TASK DETAILS: Write out every line of text in the data below verbatim, leaving the pictures out of your output.

Dataset entries:
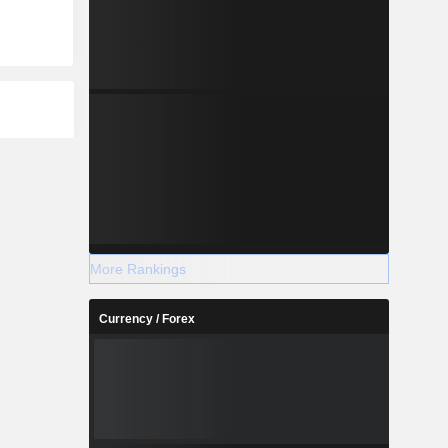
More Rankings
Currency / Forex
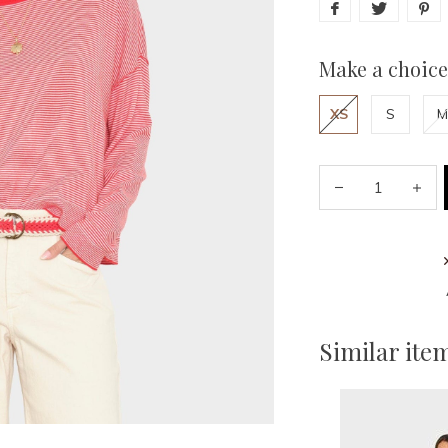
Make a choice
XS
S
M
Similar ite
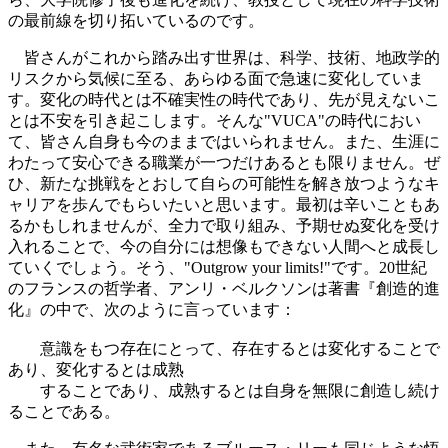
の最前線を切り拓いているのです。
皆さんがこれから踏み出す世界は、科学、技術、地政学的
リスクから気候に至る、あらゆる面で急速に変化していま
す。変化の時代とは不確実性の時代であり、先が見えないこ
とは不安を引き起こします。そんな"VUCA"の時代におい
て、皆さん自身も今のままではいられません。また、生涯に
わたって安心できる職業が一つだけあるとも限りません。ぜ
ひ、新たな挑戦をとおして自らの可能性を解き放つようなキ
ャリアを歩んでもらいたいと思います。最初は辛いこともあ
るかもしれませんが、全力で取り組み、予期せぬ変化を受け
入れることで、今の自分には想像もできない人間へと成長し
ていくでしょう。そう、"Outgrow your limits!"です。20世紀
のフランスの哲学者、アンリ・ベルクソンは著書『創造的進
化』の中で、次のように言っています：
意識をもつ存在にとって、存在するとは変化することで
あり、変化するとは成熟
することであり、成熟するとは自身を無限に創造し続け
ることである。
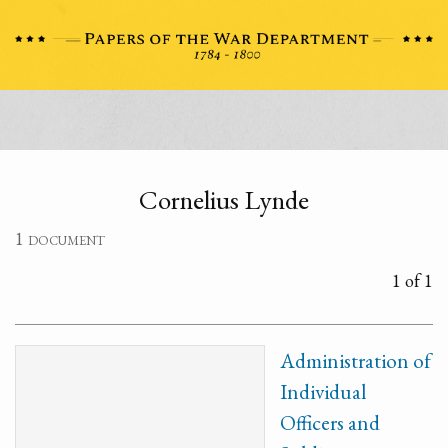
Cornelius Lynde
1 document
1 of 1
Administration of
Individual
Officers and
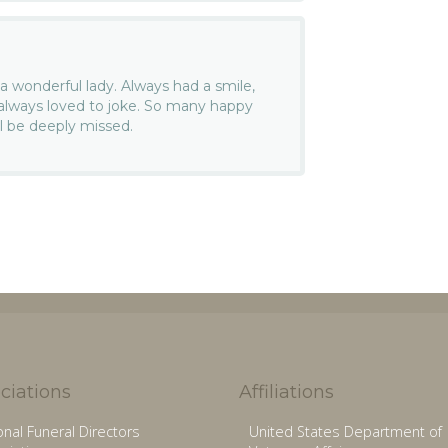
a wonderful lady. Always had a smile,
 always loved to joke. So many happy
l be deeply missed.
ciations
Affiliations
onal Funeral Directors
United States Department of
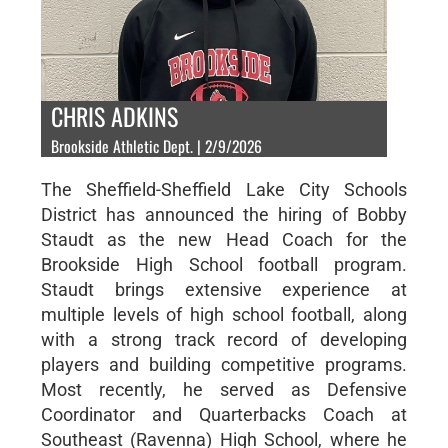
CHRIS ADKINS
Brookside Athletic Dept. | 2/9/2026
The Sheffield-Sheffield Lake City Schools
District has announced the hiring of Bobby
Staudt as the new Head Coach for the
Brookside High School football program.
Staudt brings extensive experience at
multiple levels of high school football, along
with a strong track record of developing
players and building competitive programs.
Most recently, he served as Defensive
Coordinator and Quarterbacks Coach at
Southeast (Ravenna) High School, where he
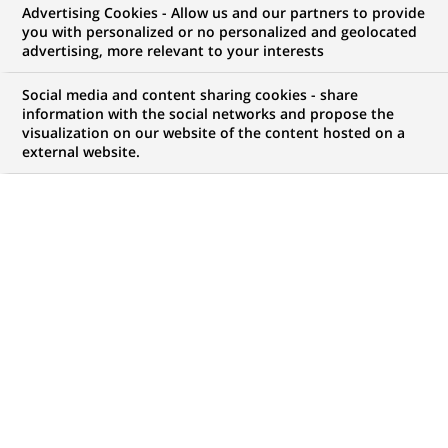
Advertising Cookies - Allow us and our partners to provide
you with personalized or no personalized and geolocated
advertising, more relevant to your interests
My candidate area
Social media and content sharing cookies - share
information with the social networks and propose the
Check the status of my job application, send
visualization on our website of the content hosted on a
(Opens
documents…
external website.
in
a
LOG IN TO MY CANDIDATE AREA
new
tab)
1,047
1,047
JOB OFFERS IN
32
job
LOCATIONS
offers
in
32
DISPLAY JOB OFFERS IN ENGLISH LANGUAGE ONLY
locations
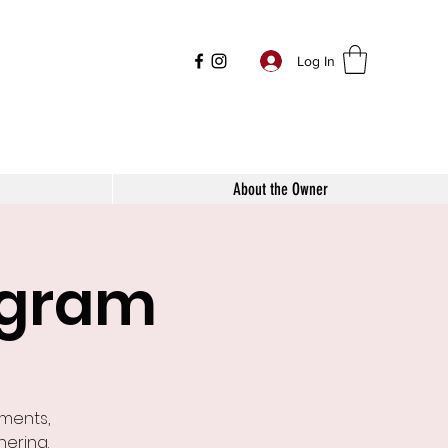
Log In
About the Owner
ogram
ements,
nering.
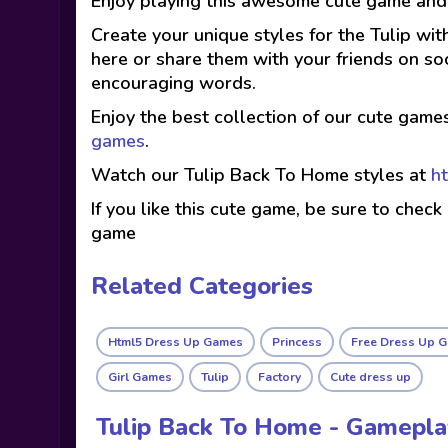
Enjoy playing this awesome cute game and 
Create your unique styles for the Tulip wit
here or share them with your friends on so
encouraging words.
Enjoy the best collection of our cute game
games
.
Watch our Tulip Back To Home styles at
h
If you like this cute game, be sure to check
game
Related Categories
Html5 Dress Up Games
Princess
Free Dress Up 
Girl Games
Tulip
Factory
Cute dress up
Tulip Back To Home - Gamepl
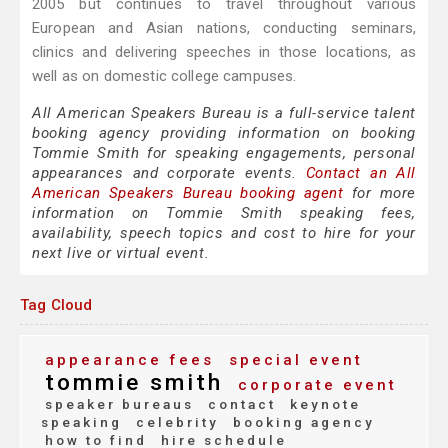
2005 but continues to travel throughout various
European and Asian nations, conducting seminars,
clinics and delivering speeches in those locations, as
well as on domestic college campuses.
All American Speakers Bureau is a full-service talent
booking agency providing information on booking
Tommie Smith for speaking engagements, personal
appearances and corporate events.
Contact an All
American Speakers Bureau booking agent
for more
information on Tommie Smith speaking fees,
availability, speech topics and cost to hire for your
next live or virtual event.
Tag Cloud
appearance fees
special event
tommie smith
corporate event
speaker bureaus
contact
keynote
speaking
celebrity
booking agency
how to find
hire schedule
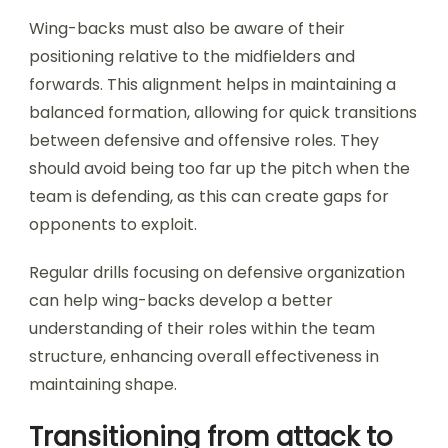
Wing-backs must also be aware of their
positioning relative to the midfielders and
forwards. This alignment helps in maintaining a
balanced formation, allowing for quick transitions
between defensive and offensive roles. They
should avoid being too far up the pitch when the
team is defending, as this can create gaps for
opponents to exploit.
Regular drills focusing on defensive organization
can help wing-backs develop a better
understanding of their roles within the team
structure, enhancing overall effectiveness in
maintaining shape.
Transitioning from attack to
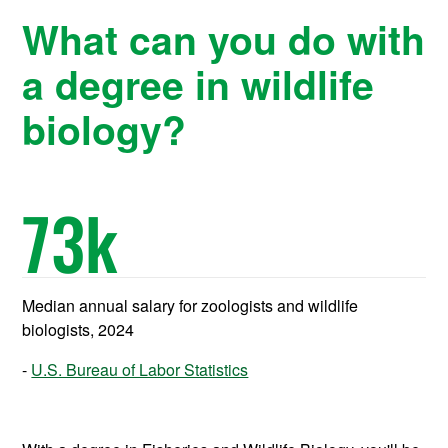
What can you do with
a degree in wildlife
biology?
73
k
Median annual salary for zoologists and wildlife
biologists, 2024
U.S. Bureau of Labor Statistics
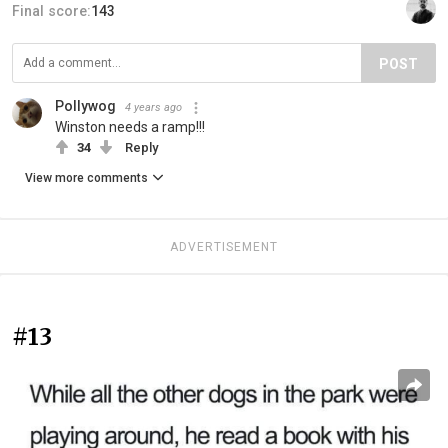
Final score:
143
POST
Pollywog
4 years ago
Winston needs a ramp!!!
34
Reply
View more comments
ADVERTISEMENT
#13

OUTPUT:
More Rankings
Currency / Forex
Make a choice
XS
S
M
Similar ite
の最前線を切り拓いているのです。
皆さんがこれから踏み出す世界は、科学、技術、地政学的
リスクから気候に至る、あらゆる面で急速に変化していま
す。変化の時代とは不確実性の時代であり、先が見えないこ
とは不安を引き起こします。そんな"VUCA"の時代におい
て、皆さん自身も今のままではいられません。また、生涯に
わたって安心できる職業が一つだけあるとも限りません。ぜ
ひ、新たな挑戦をとおして自らの可能性を解き放つようなキ
ャリアを歩んでもらいたいと思います。最初は辛いこともあ
るかもしれませんが、全力で取り組み、予期せぬ変化を受け
入れることで、今の自分には想像もできない人間へと成長し
ていくでしょう。そう、"Outgrow your limits!"です。20世紀
のフランスの哲学者、アンリ・ベルクソンは著書『創造的進
化』の中で、次のように言っています：
意識をもつ存在にとって、存在するとは変化することで
あり、変化するとは成熟
することであり、成熟するとは自身を無限に創造し続け
ることである。
Cornelius Lynde
1 document
1 of 1
Administration of
Individual
Officers and
a wonderful lady. Always had a smile,
 always loved to joke. So many happy
l be deeply missed.
ciations
Affiliations
onal Funeral Directors
United States Department of
CHRIS ADKINS
Brookside Athletic Dept. | 2/9/2026
The Sheffield-Sheffield Lake City Schools
District has announced the hiring of Bobby
Staudt as the new Head Coach for the
Brookside High School football program.
Staudt brings extensive experience at
multiple levels of high school football, along
with a strong track record of developing
players and building competitive programs.
Most recently, he served as Defensive
Coordinator and Quarterbacks Coach at
Southeast (Ravenna) High School, where he
Advertising Cookies - Allow us and our partners to provide
you with personalized or no personalized and geolocated
advertising, more relevant to your interests
My candidate area
Social media and content sharing cookies - share
information with the social networks and propose the
Check the status of my job application, send
visualization on our website of the content hosted on a
(Opens
documents…
external website.
in
a
LOG IN TO MY CANDIDATE AREA
new
tab)
1,047
1,047
JOB OFFERS IN
32
job
LOCATIONS
offers
in
32
DISPLAY JOB OFFERS IN ENGLISH LANGUAGE ONLY
locations
Log In
About the Owner
ogram
ements,
nering.
Enjoy playing this awesome cute game and 
Create your unique styles for the Tulip wit
here or share them with your friends on so
encouraging words.
Enjoy the best collection of our cute game
games
.
Watch our Tulip Back To Home styles at
h
If you like this cute game, be sure to check
game
Related Categories
Html5 Dress Up Games
Princess
Free Dress Up 
Girl Games
Tulip
Factory
Cute dress up
Tulip Back To Home - Gamepl
2005 but continues to travel throughout various
European and Asian nations, conducting seminars,
clinics and delivering speeches in those locations, as
well as on domestic college campuses.
All American Speakers Bureau is a full-service talent
booking agency providing information on booking
Tommie Smith for speaking engagements, personal
appearances and corporate events.
Contact an All
American Speakers Bureau booking agent
for more
information on Tommie Smith speaking fees,
availability, speech topics and cost to hire for your
next live or virtual event.
Tag Cloud
appearance fees
special event
tommie smith
corporate event
speaker bureaus
contact
keynote
speaking
celebrity
booking agency
how to find
hire schedule
Wing-backs must also be aware of their
positioning relative to the midfielders and
forwards. This alignment helps in maintaining a
balanced formation, allowing for quick transitions
between defensive and offensive roles. They
should avoid being too far up the pitch when the
team is defending, as this can create gaps for
opponents to exploit.
Regular drills focusing on defensive organization
can help wing-backs develop a better
understanding of their roles within the team
structure, enhancing overall effectiveness in
maintaining shape.
Transitioning from attack to
What can you do with
a degree in wildlife
biology?
73
k
Median annual salary for zoologists and wildlife
biologists, 2024
U.S. Bureau of Labor Statistics
Final score:
143
POST
Pollywog
4 years ago
Winston needs a ramp!!!
34
Reply
View more comments
ADVERTISEMENT
#13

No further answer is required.